Just in time for Sunday’s CicLAvia, the Militant Angeleno offers his guide to the iconic, if truncated, route, which has been shortened due to construction on the Purple Line subway.
However, he fails to include the locations of any of the other 55 Pokestops along the route.
CicLAvia offers a list of feeder rides to the event. Given the heat forecast for the weekend, my feeder ride may be the Red Line.
More kindhearted cops.
Over a dozen Virginia police officers pitch in to buy a new bike for an autistic boy after his was stolen off his porch.
And a pair of Kentucky cops buy a new bike for a seven-year old girl after hers was stolen; the girl touchingly said the officers healed her heart.
Evidently, it takes one to know one. Lance Armstrong makes a cryptic, one-word doping accusation when Fabian Cancellara won gold in the Rio time trial.
Bradley Wiggins becomes the UK’s most decorated Olympian after winning gold in the men’s team pursuit.
The Guardian looks at the impact not making their nation’s Olympic teams has on women cyclists, and what comes next for them.
Damien Newton talks with Bike SGV’s Wes Reutimann.
Membership in the new WeHo Pedal bikeshare costs just $69 for the first year.
A two week ride to put an end to human trafficking will end in Newport Beach on September 25th.
The co-founder and CEO of the Lyft car-sharing service once biked 350 miles from LA to Mono Lake, and helped raised funds for a campus bike line as a student at UC Santa Barbara.
The Department of DIY strikes in San Francisco, as a group called the San Francisco Transformation Agency is taking bike safety into their own orange cone-bearing hands.
A Colorado woman wants a new mayor who won’t pander to bike riders by allowing them to rudely ride in the middle of the traffic lane, while a bike-riding Colorado lawyer offers advice on how to deal with police and angry drivers.
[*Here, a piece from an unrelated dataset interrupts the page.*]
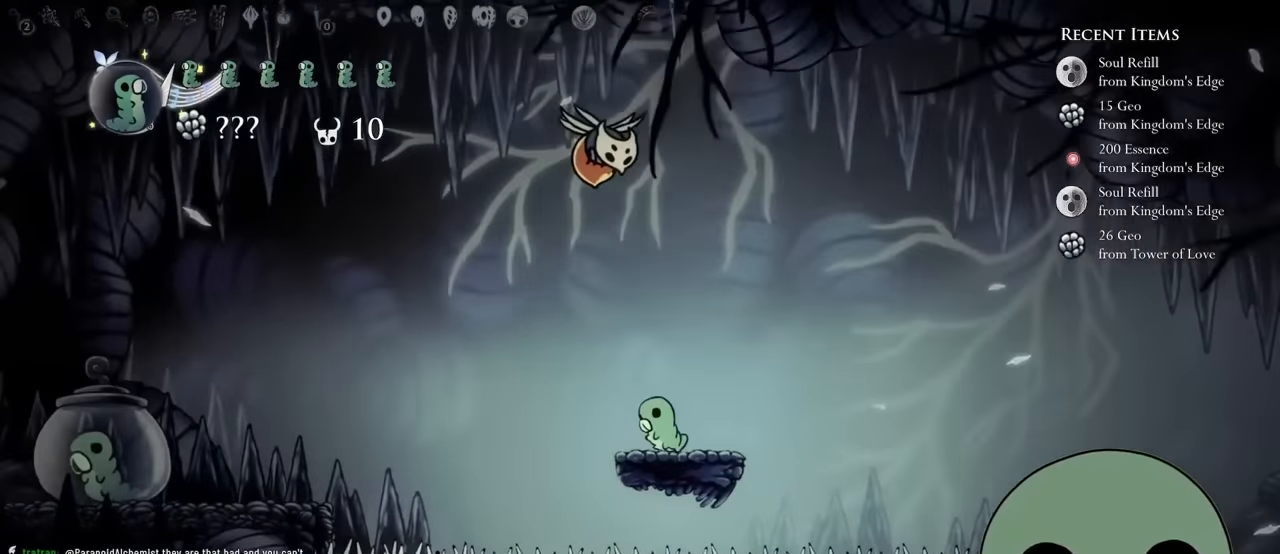
{"dt_ms": 500, "buttons": ["DPAD_DOWN", "DPAD_LEFT"], "left_stick": "center", "right_stick": "center"}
Such as the letter writer, probably.
A new Nebraska law gives bike riders the same crosswalk right-of-way enjoyed by pedestrians, as well as repealing the outdated mandatory side path rule.
Evidently, cycling is an obscure sport, at least as far as a Boston writer is concerned as he ranks the greatest sports movies. American Flyers over Breaking Away? Seriously?
A writer for the Boston Globe calls for cycle tracks in the city.
DC is installing pocket lanes to help bike riders navigate through intersections to avoid right hooks.
Tragic story from South Carolina, as a 77-year old bike rider died after riding into a ravine; he left a voice mail for his wife saying he’d crashed into a creek bed and needed help, and hung his shirt on a tree branch to signal rescuers, but wasn’t found until it was too late.
A Louisiana cyclist made it about a mile onto the 26-mile Lake Pontchartrain Causeway, which prohibits bicyclists. I threatened to try riding it myself more than once when I live down there, since it would cut the ride to New Orleans down to a few scenic hours.
The Florida cop who accidently shot and killed a 77-year old woman left his previous job after siccing his police dog on a bike rider.
Florida cyclists wisely object to plans to place buffered bike lanes on a six lane divided highway with a 55 mph speed limit.
Bike Radar asks if you’re a cycling snob.
An off-duty British cop goes beyond the call of duty by stopping a thief and recovering the bike he stole, then using his own car to track down the vacationing Dutch couple it belonged to.
After a Brit bike rider was knocked cold by a hit-and-run driver, paramedics leave him on the side of the road, despite a neck injury and a broken shoulder, telling him to find his own way home.
A BBC TV reporter discusses his long road to recovery after a near-fatal bicycling collision; when he woke from a two-week coma, he thought he was an American race car driver in 1952.
Spend your next bike vacation pedaling through the real Palestine from Tel Aviv through Jericho and Bethlehem to Jerusalem.
And you’ll need to ride a bike for 50 minutes to work off the calories from the new frozen deep-fried Twinkies.
Which seems like as good an excuse as any.